Mes frères et moi

Récit d’apprentissage tendre en milieu défavorisé

Cette chronique touchante s’affranchit des représentations habituelles de la banlieue pour nous émouvoir avec la grâce d’une musique d’opéra. 

 

Yohan Manca réalise son premier long-métrage après une précoce carrière dans le théâtre en tant que comédien et metteur en scène. Il adapte d’ailleurs pour son passage au cinéma une pièce qu’il avait montée et interprétée à 18 ans, Pourquoi mes frères et moi on est parti de Hédi Tillette de Clermont-Tonnerre. Nous épousons le point de vue de Nour (Maël Rouin Berrandou), 14 ans, qui vit dans un quartier populaire au bord de la mer avec ses trois frères et une mère alitée. C’est l’été et le garçon doit consacrer son temps à des travaux d’intérêt général. Lorsqu’il repeint un mur de son collège, il entend la voix de Sarah (Judith Chemla), une chanteuse lyrique qui anime un cours d’été. Auparavant, nous l’avions déjà surpris à écouter en cachette dans sa chambre des airs de Pavarotti, loisir contrastant avec les figures viriles qu’incarnent ses grands frères. Pour rejoindre le cours, il se détourne alors de ses obligations, des pressions subies par sa fratrie tumultueuse, encouragé par la professeure, qui reconnaît son talent inné pour le chant.

Mes frères et moi de Yohan Manca. Copyright David Koskas - Single Man Productions.

Pour traiter une situation familiale compliquée qui fait obstacle aux aspirations, et cette rencontre ouvrant de nouveaux horizons, le film choisit le ton léger de la comédie, ce qui donne un ton rafraîchissant à cette énième histoire de passage à l’âge adulte. Le parcours semé d’embûches entre Nour et l’opéra comporte des péripéties cocasses. Rien n’est lourd ou appuyé. Cette galerie de personnages est dépeinte avec sincérité et bienveillance. La prestation du jeune acteur Maël Rouin Berrandou, dans son premier rôle au cinéma, est d’une incroyable justesse : il parvient à endosser la part burlesque de son personnage sans perdre la détresse de la chronique sociale. La mise en scène de Yohan Manca est à hauteur d’enfant, elle capte sans effets clinquants la trajectoire du jeune Nour, se mettant totalement au service des enjeux humains. Une bonne humeur délicate, ainsi que la douceur de l’enfance, confèrent au film les allures d’un conte. Le personnage féminin est comme une fée qui va sauver le héros de son destin tout tracé. D’ailleurs, pour atteindre cette représentation féerique, le réalisateur a choisi de ne pas nommer le lieu de l’action, même si la chaleur de la lumière peut faire penser à une ville du Sud de la France. Il détourne ainsi les clichés sur les quartiers défavorisés avec humour et tendresse, sans oublier pour autant l’âpreté du réel, ce qui rappelle les comédies italiennes. 

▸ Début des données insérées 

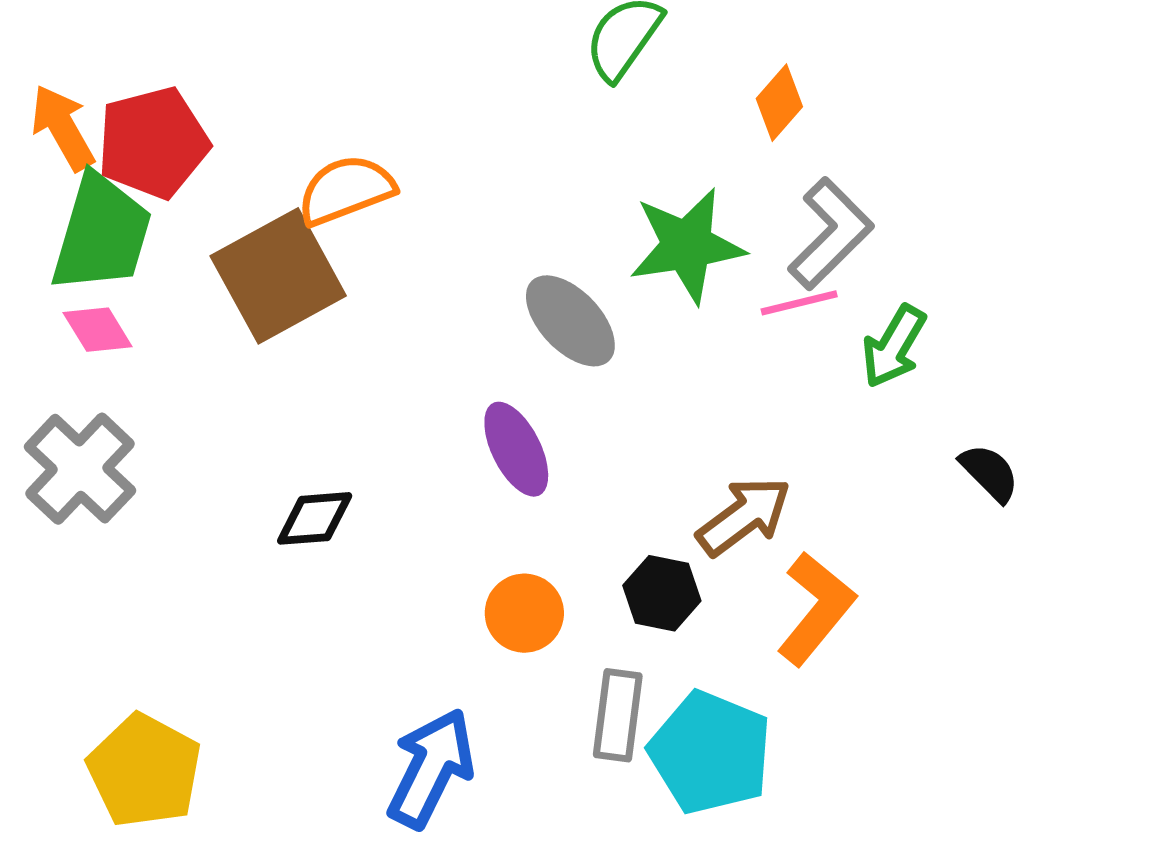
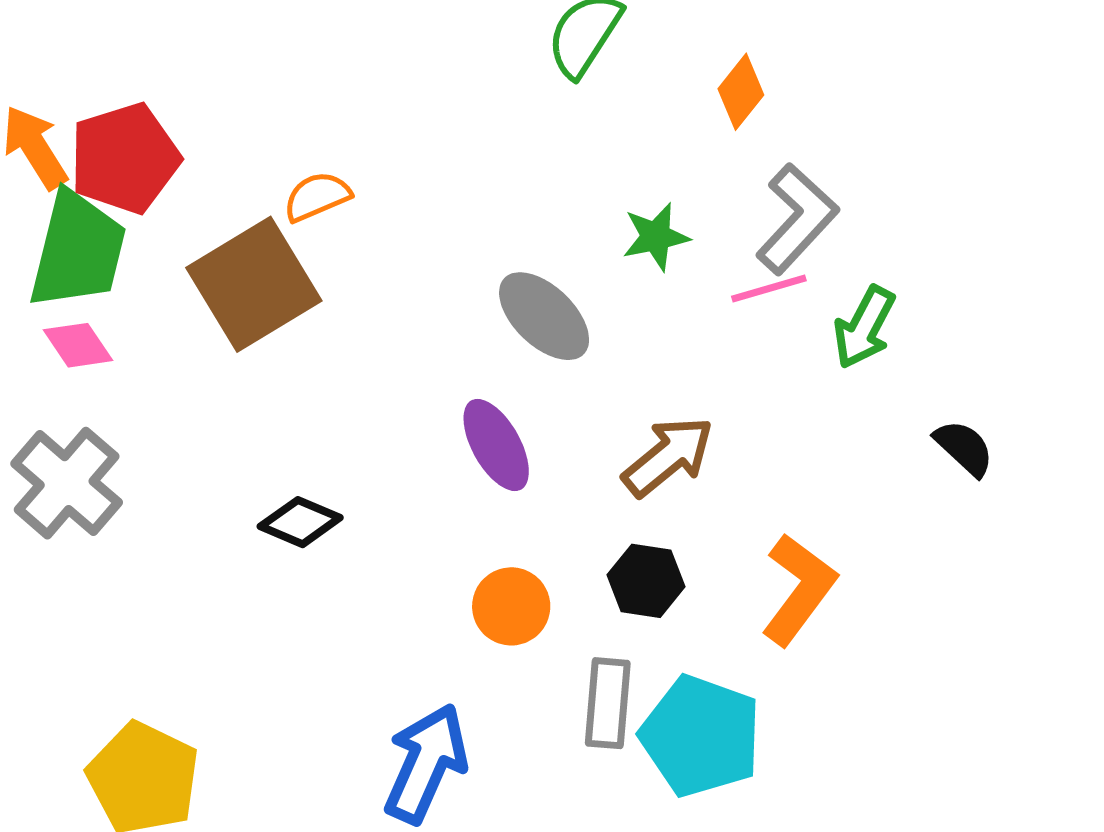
orange semicircle: (346, 190) -> (317, 197), size x0.7
green star: (687, 246) -> (656, 237), size x0.6
brown arrow: (744, 516) -> (668, 456), moved
black diamond: (315, 518) -> (300, 522), turned 30

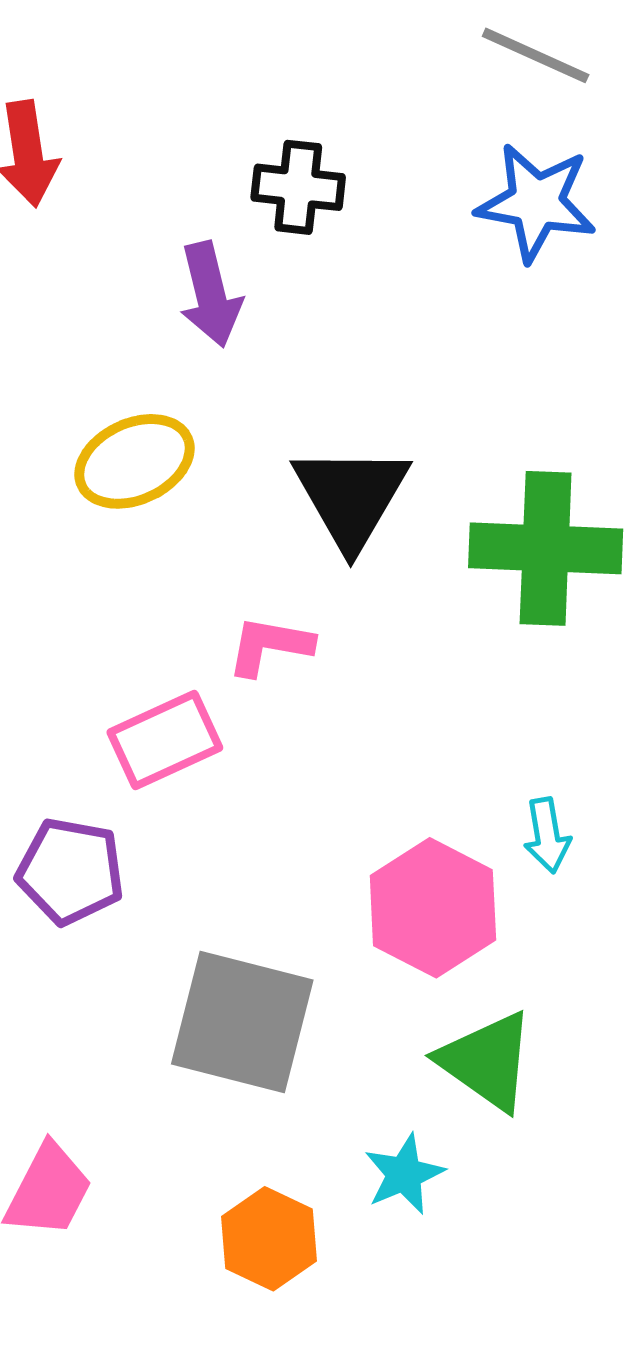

Le film s’avère aussi très émouvant, notamment à travers le personnage de la mère malade. Cette figure tutélaire de la famille est souvent hors champ, agonisant silencieusement dans sa chambre, mais elle représente la pièce centrale du film. Nour connaît bien La Traviata, puisque son père italien courtisait sa mère, d’origine maghrébine, en lui chantant des airs d’opéras. C’est pour elle qu’il pousse sa voix comme Pavarotti, pensant que cela peut l’aider à survivre. L’enfant demeure fidèle jusqu’au bout à ses aspirations (même si cela lui vaut de se détourner de ses frères) pour mieux renouer avec ses racines. Cette dimension sentimentale permet de considérer la professeure comme une figure maternelle de substitution. L’enfant avait besoin d’un guide social et affectif pour s’émanciper. Son rapport au chant n’était pas guidé par un intérêt seulement artistique, mais aussi plus intime. Ce magnifique récit d’apprentissage devient finalement par cette lecture sensible une véritable œuvre romanesque.